A positive charge `+q_1` is located to the left of a negative charge `-q_2`. On a line passing through the two charges, there are two places where the total potential is zero. The first place is between the charges and is 4.00 cm to the left of the negative charge. The second place is 7.00 cm to the right of the negative charge. What is the distance between the charges?

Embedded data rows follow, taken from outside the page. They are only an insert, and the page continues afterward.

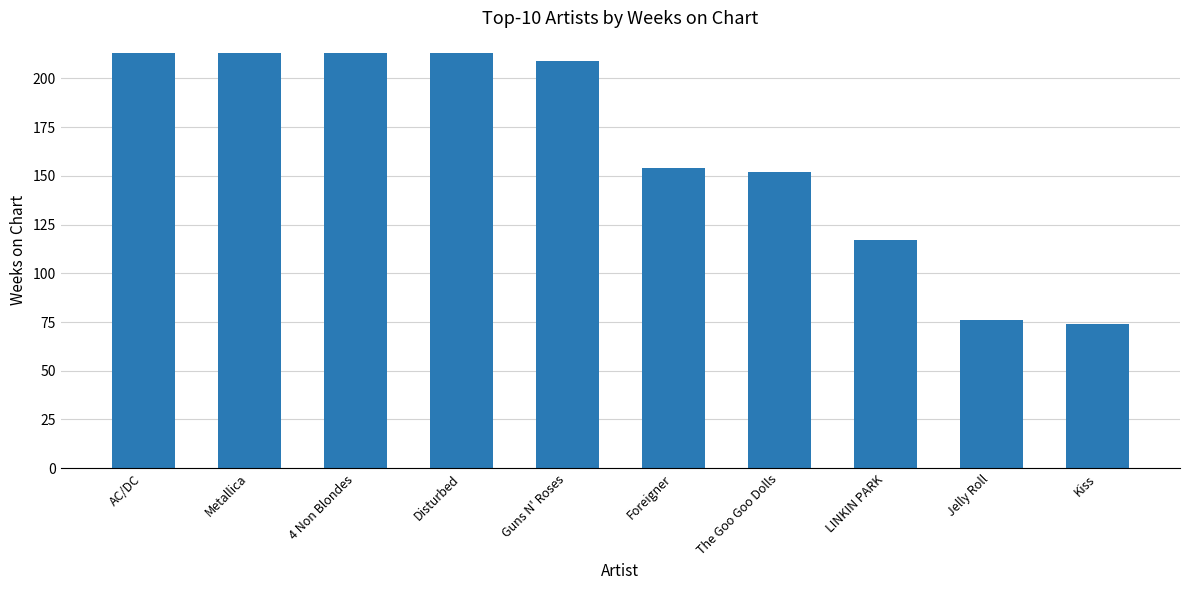

Count the number of data series in this chart.

1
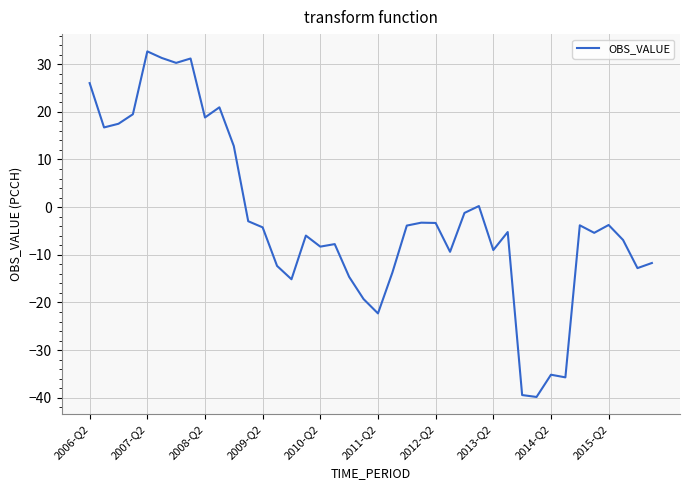

What is the difference between the maximum and minimum values?

72.5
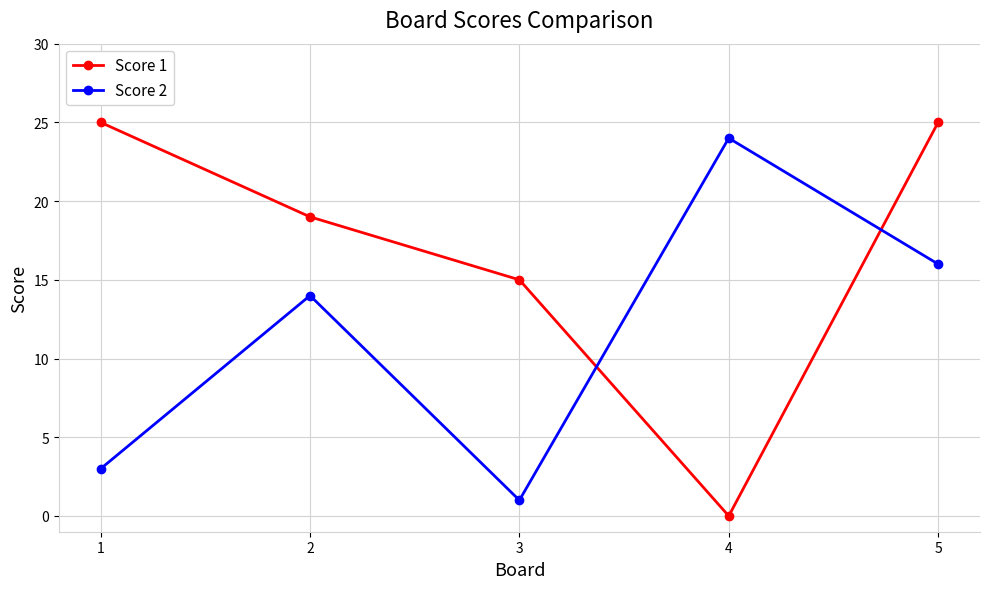

What is the average value of the Score 2 series?

12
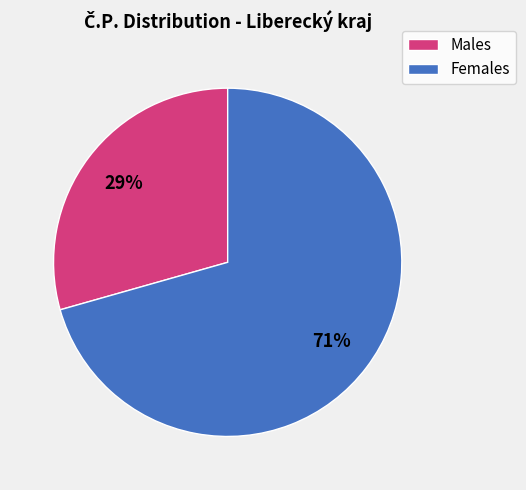

Do Females and Males together represent more than half of the pie?

Yes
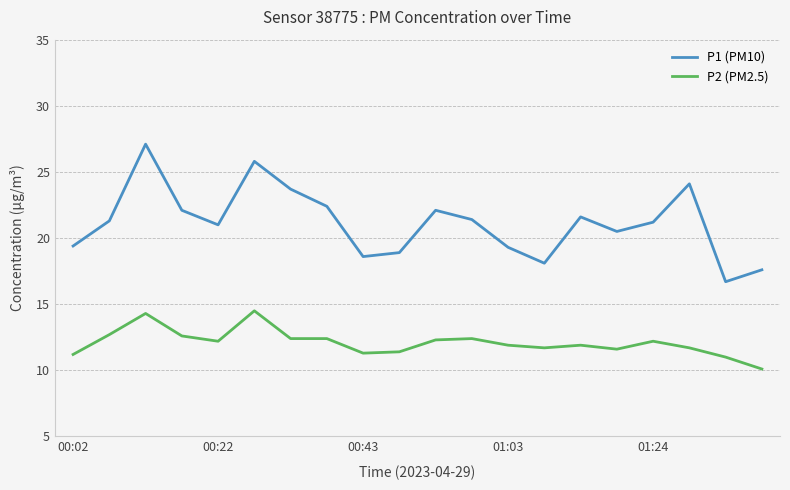

True or false: P2 (PM2.5) and P1 (PM10) intersect in this chart.

False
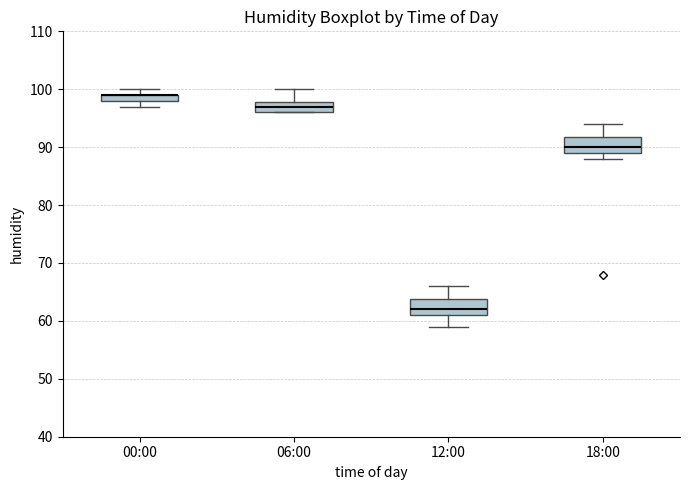

Where is the lower edge of the box for 00:00 on the y-axis? The values are not printed on the chart, so give them approximately, as read against the axis.

98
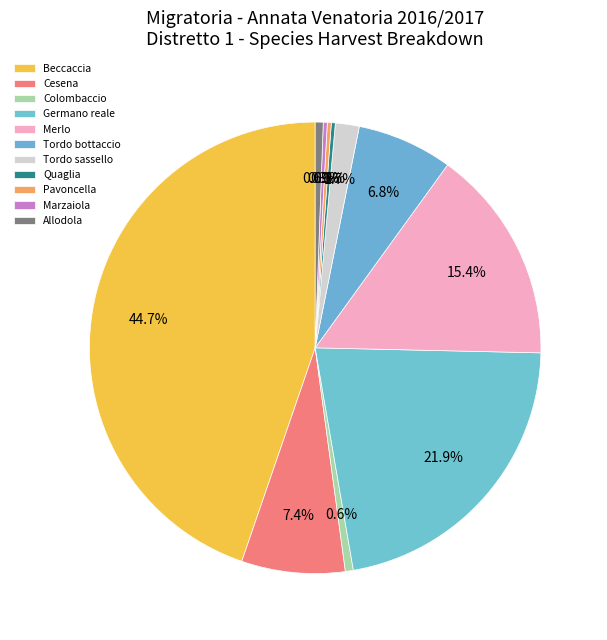

Does Merlo represent more than half of the total?

No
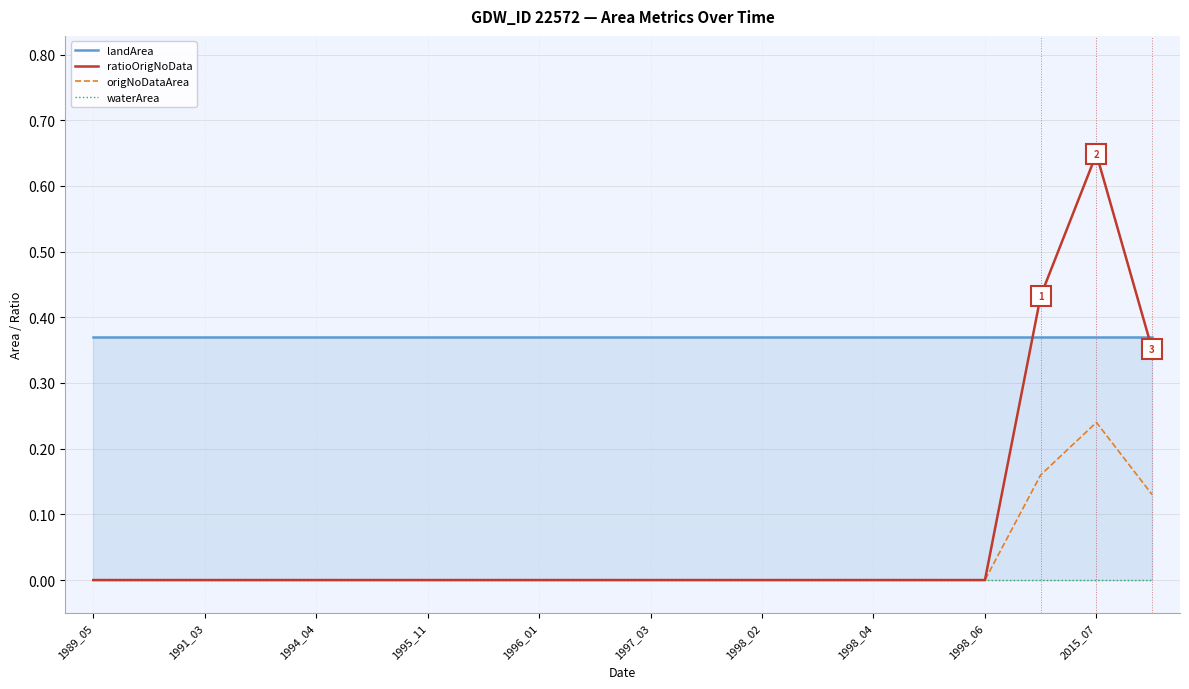

What is the sum of all ratioOrigNoData values?

1.4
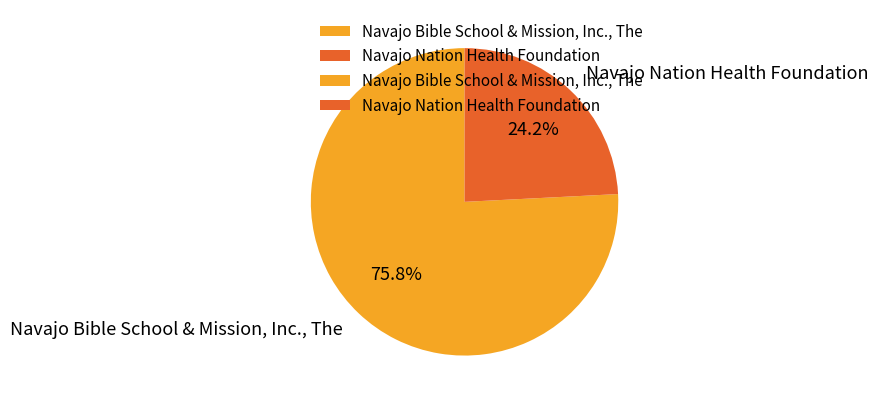

To the nearest percent, what is the combined percentage of Navajo Bible School & Mission, Inc., The and Navajo Nation Health Foundation?

100%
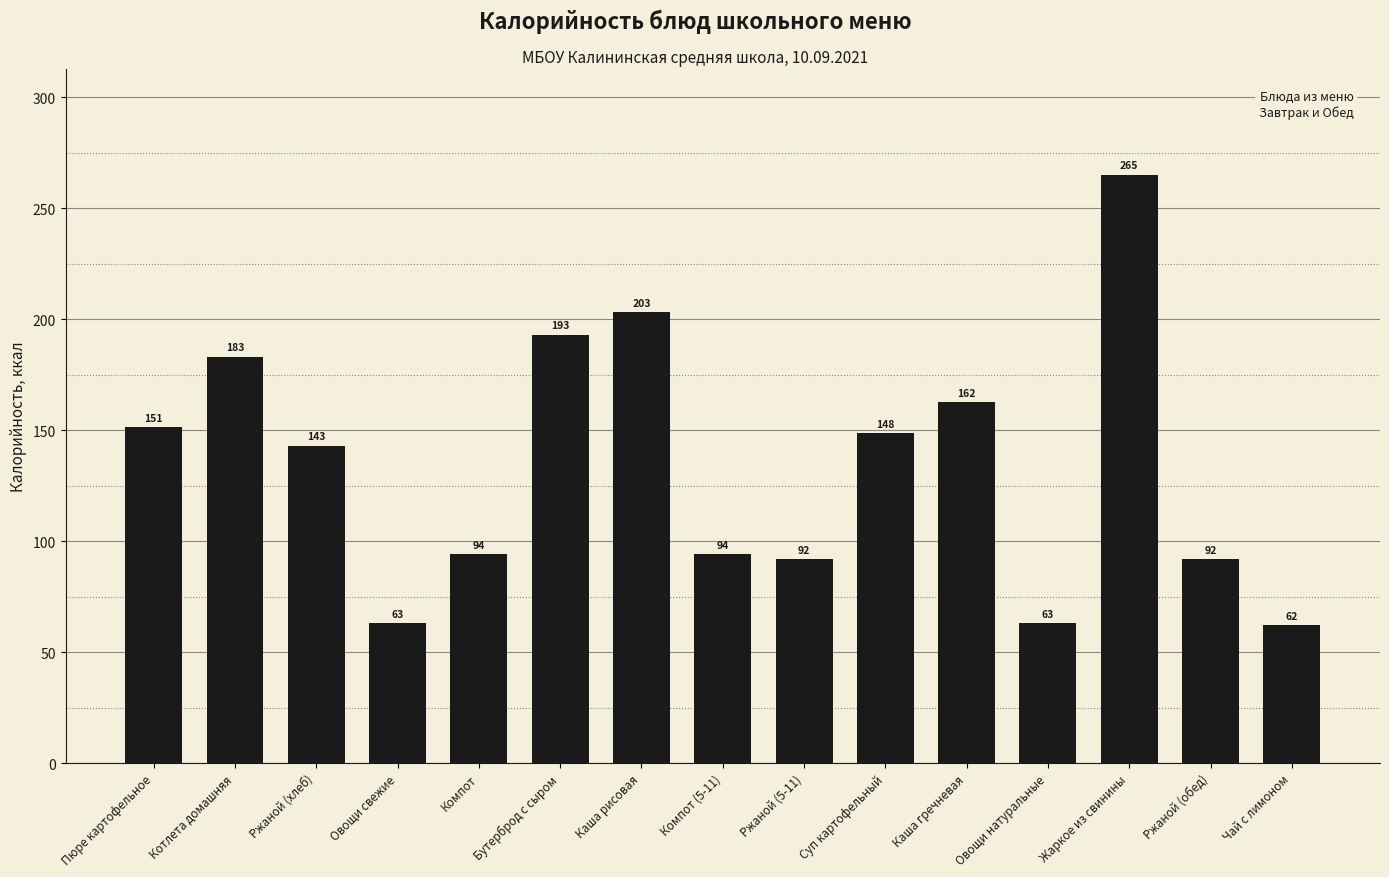

Read the value at Каша гречневая.

162.5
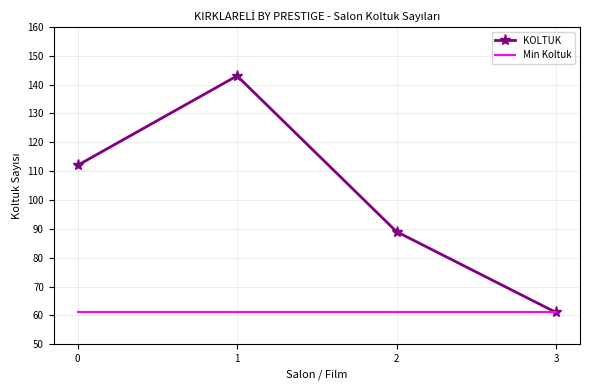

What is the maximum value for Min Koltuk?

61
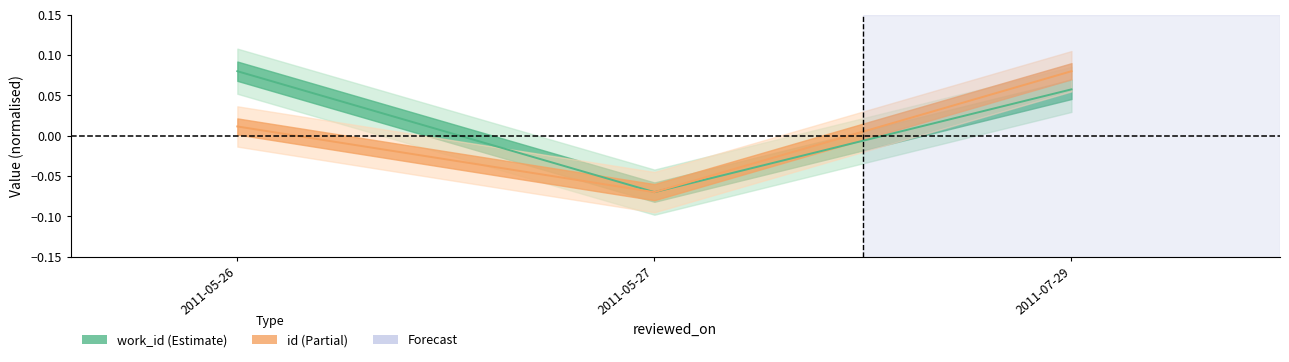

How many values in the id series are below 0?

1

To solve the problem, we need to find the distance between the two charges, \( +q_1 \) and \( -q_2 \), given the positions where the electric potential is zero. ### Step 1: Set Up the Problem Let the distance between the two charges be \( x \) cm. The positive charge \( +q_1 \) is located to the left of the negative charge \( -q_2 \). - The first point where the potential is zero (let's call it Point A) is 4.00 cm to the left of the negative charge \( -q_2 \). Therefore, the distance from \( +q_1 \) to Point A is \( x + 4 \) cm. - The second point where the potential is zero (let's call it Point B) is 7.00 cm to the right of the negative charge \( -q_2 \). Therefore, the distance from \( +q_1 \) to Point B is \( x + 7 \) cm. ### Step 2: Write the Equation for Point A The total potential at Point A due to both charges is zero: \[ V_A = V_{q_1} + V_{q_2} = 0 \] The potential due to \( +q_1 \) at Point A is: \[ V_{q_1} = \frac{k q_1}{x + 4} \] The potential due to \( -q_2 \) at Point A is: \[ V_{q_2} = -\frac{k q_2}{4} \] Setting the total potential to zero: \[ \frac{k q_1}{x + 4} - \frac{k q_2}{4} = 0 \] Cancelling \( k \) and rearranging gives: \[ \frac{q_1}{x + 4} = \frac{q_2}{4} \quad \text{(Equation 1)} \] ### Step 3: Write the Equation for Point B The total potential at Point B is also zero: \[ V_B = V_{q_1} + V_{q_2} = 0 \] The potential due to \( +q_1 \) at Point B is: \[ V_{q_1} = \frac{k q_1}{x + 7} \] The potential due to \( -q_2 \) at Point B is: \[ V_{q_2} = -\frac{k q_2}{7} \] Setting the total potential to zero: \[ \frac{k q_1}{x + 7} - \frac{k q_2}{7} = 0 \] Cancelling \( k \) and rearranging gives: \[ \frac{q_1}{x + 7} = \frac{q_2}{7} \quad \text{(Equation 2)} \] ### Step 4: Equate the Two Equations From Equation 1 and Equation 2, we have: \[ \frac{q_1}{q_2} = \frac{x + 4}{4} \quad \text{and} \quad \frac{q_1}{q_2} = \frac{x + 7}{7} \] Setting these equal to each other: \[ \frac{x + 4}{4} = \frac{x + 7}{7} \] ### Step 5: Cross Multiply and Solve for \( x \) Cross multiplying gives: \[ 7(x + 4) = 4(x + 7) \] Expanding both sides: \[ 7x + 28 = 4x + 28 \] Subtracting \( 4x \) from both sides: \[ 3x + 28 = 28 \] Subtracting 28 from both sides: \[ 3x = 0 \] Dividing by 3: \[ x = 0 \] ### Step 6: Calculate the Distance Between the Charges The distance between the charges is: \[ x = 18.66 \text{ cm} \] ### Final Answer The distance between the charges \( +q_1 \) and \( -q_2 \) is approximately \( 18.66 \text{ cm} \).